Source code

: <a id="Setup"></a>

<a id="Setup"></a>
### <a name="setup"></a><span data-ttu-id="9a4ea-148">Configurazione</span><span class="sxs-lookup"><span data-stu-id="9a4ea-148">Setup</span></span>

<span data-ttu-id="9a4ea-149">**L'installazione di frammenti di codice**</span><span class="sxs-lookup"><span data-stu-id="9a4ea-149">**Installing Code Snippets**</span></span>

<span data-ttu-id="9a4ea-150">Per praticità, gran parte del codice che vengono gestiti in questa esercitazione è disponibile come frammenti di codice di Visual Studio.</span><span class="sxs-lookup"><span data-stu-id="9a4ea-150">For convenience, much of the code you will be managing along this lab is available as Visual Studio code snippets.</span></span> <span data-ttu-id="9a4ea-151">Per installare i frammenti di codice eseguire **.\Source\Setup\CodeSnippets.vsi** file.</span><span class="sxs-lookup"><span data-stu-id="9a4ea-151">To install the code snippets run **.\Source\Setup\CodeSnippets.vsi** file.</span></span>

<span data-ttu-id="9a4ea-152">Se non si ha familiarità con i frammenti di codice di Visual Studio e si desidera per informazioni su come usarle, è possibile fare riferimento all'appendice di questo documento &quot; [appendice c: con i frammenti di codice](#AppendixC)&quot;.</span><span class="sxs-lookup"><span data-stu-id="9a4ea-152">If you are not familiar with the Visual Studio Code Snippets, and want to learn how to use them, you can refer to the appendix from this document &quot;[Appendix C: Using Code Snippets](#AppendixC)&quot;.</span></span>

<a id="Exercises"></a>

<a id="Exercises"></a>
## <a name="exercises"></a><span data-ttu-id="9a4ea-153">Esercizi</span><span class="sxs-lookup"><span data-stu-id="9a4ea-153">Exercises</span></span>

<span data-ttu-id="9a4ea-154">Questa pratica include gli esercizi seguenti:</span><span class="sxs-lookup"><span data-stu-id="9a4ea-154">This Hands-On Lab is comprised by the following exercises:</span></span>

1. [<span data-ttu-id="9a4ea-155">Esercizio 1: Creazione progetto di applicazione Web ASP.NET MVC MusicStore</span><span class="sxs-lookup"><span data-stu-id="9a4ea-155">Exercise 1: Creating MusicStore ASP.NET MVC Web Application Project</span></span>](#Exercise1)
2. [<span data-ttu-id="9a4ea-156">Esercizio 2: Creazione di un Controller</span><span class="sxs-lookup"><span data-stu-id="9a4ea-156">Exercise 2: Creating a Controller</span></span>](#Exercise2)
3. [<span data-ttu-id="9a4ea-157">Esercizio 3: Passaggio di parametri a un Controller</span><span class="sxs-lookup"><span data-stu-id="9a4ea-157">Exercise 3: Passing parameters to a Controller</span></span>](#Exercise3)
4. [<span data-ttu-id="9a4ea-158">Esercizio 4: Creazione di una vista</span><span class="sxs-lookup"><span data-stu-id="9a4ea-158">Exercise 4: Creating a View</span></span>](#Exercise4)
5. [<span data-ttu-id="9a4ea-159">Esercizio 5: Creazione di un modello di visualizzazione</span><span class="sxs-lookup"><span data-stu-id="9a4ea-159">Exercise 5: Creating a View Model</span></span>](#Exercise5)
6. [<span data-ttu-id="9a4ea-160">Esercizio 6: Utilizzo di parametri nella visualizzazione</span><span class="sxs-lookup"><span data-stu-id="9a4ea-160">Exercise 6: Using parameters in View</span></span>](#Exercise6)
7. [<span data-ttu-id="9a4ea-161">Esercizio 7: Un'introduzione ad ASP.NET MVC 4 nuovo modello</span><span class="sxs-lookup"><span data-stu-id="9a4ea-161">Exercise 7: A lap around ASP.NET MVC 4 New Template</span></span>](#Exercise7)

* * *

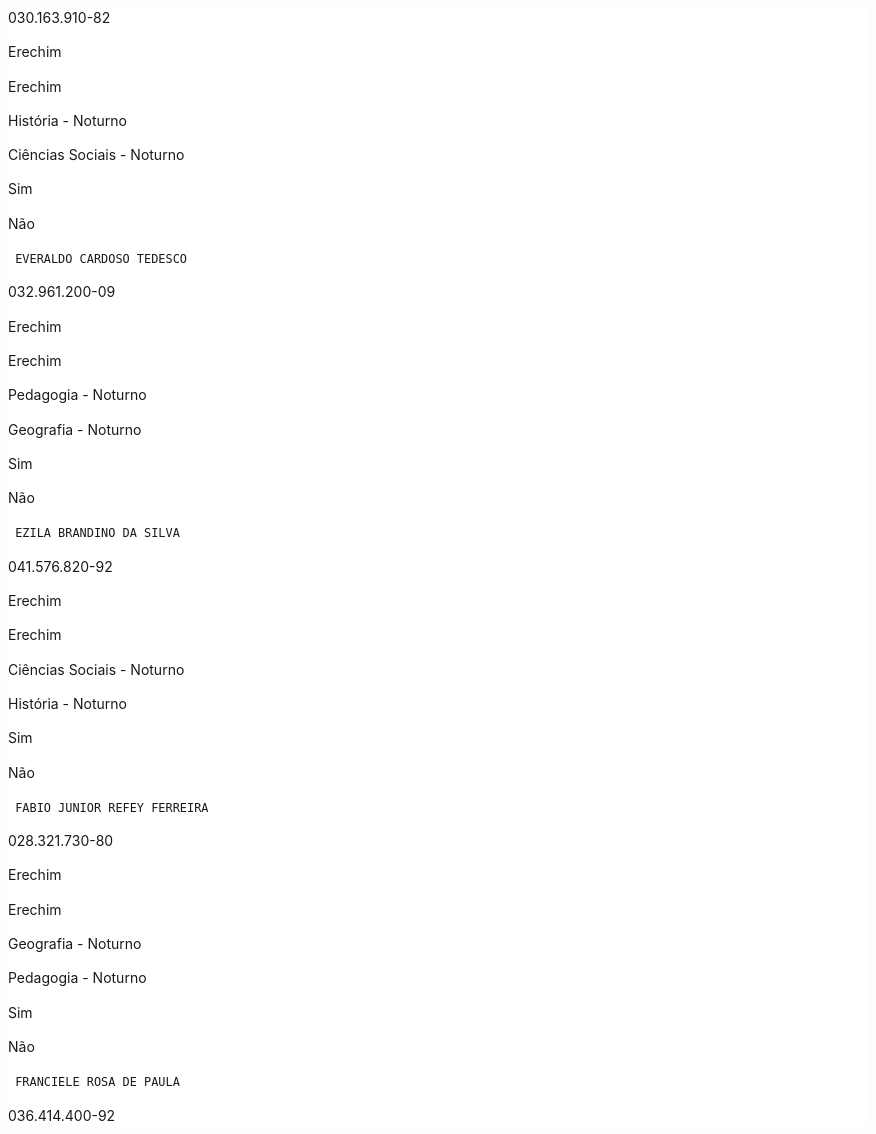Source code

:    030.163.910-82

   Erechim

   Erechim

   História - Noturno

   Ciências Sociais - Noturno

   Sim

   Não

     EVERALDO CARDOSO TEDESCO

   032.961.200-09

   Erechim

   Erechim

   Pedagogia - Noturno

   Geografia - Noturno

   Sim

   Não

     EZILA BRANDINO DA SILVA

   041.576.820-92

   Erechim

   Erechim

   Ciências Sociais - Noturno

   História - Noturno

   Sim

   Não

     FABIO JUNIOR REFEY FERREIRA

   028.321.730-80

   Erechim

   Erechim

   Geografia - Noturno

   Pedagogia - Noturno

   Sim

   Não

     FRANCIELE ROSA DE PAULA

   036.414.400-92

### Work task
Would you copy out every line in the records that includes the string "name"?

### Solved exercise
### <a name="setup"></a><span data-ttu-id="9a4ea-148">Configurazione</span><span class="sxs-lookup"><span data-stu-id="9a4ea-148">Setup</span></span>
## <a name="exercises"></a><span data-ttu-id="9a4ea-153">Esercizi</span><span class="sxs-lookup"><span data-stu-id="9a4ea-153">Exercises</span></span>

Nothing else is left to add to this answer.